Persistent earaches are a common childhood illness that generally improves with age. But why? We’re here to tell you all about childhood ear, nose and throat development, and what exactly is causing your child’s pain.
First, let’s start with understanding the mechanics of a healthy ear. The Eustachian tube is a narrow passage that connects the inside of the ear to the back of the throat. In a healthy ear, this tube permits drainage to flow down, where it is eventually swallowed. This prevents fluid from building up in the middle ear, and bursting the thin barrier of the ear drum.
A healthy Eustachian tube keeps the middle ear pressure at equilibrium with the outside air. Usually, the tube is collapsed to protect the middle ear from the bounty of germs that reside in the nose and mouth. Problems occur when the Eustachian tube can’t accomplish this. If the tube becomes blocked, fluid builds up in the middle ear. This traps the bacteria in the middle ear, where they are then free to multiply. To compound this problem, air from the middle ear is siphoned into the bloodstream, and a partial vacuum forms that absorbs even more bacteria from the nose and mouth into the ear.

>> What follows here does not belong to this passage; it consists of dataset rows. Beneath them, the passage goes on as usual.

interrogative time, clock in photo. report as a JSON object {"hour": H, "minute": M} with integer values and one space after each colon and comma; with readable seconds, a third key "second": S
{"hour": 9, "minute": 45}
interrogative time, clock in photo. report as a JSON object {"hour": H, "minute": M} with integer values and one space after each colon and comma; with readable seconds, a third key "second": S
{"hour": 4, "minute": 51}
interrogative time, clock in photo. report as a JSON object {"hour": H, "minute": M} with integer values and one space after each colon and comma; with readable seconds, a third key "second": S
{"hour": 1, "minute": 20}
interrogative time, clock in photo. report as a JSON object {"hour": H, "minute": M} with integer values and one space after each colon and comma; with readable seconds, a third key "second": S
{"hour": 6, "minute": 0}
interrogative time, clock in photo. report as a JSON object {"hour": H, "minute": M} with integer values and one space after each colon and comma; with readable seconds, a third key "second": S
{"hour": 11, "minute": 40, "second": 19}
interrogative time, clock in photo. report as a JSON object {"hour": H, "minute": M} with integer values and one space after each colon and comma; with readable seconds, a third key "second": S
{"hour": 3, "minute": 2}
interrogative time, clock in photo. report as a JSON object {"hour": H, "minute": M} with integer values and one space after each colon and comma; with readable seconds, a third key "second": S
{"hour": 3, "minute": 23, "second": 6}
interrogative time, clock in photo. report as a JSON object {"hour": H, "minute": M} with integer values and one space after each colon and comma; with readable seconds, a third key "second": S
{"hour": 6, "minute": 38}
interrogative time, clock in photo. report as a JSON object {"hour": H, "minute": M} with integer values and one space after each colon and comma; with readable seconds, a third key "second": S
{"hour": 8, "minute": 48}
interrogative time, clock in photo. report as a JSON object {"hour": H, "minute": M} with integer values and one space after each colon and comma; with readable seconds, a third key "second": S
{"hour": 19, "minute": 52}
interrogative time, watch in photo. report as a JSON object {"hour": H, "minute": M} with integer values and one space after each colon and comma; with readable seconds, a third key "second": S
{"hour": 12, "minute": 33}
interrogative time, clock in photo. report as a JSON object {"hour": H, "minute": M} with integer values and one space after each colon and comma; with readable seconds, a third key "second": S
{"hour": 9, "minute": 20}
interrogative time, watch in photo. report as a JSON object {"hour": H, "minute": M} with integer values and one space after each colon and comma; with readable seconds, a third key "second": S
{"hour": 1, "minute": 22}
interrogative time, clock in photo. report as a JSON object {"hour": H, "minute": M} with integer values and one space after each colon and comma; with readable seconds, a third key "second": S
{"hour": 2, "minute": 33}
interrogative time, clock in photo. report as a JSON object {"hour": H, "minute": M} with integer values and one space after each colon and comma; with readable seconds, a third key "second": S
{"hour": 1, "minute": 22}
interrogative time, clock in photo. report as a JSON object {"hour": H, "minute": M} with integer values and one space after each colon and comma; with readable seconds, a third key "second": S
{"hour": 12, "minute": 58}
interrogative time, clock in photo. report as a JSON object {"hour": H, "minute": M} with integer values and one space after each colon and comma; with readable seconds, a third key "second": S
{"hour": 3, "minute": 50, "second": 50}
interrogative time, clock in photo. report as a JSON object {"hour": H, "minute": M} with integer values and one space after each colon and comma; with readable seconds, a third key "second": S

So why do children suffer more from earaches and ear infections than do adults? A child’s Eustachian tube is generally much shorter, more horizontal, and straighter than an adult’s. It is also floppier, and the opening is small enough that it is easily clogged. All of these factors mean drainage is more likely to be blocked, and bacteria can travel more easily.
Most ear infections clear up on their own, and do not develop into more complex cases that could result in surgery. Many doctors prescribe antibiotics for these reoccurring ear infections, but they are not always necessary or even the best option. Visit your doctor and see what treatment options he or she recommends.